= Data records =
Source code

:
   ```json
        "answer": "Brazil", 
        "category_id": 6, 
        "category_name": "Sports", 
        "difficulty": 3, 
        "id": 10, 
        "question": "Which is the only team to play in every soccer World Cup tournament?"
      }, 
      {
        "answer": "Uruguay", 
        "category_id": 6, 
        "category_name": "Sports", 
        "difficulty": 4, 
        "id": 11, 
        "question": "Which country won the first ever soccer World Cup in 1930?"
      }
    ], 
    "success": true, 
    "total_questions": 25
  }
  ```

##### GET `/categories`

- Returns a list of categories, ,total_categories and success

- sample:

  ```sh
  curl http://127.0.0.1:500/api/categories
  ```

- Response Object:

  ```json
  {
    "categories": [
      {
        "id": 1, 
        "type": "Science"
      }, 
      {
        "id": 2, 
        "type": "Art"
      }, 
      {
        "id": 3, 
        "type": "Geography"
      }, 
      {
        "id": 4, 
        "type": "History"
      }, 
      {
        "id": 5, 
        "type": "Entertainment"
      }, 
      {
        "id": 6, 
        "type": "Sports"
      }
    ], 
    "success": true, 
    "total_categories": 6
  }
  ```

= Work instructions =
If a line in the records holds the string "type", copy it.

= Exercise solution =
        "type": "Science"
        "type": "Art"
        "type": "Geography"
        "type": "History"
        "type": "Entertainment"
        "type": "Sports"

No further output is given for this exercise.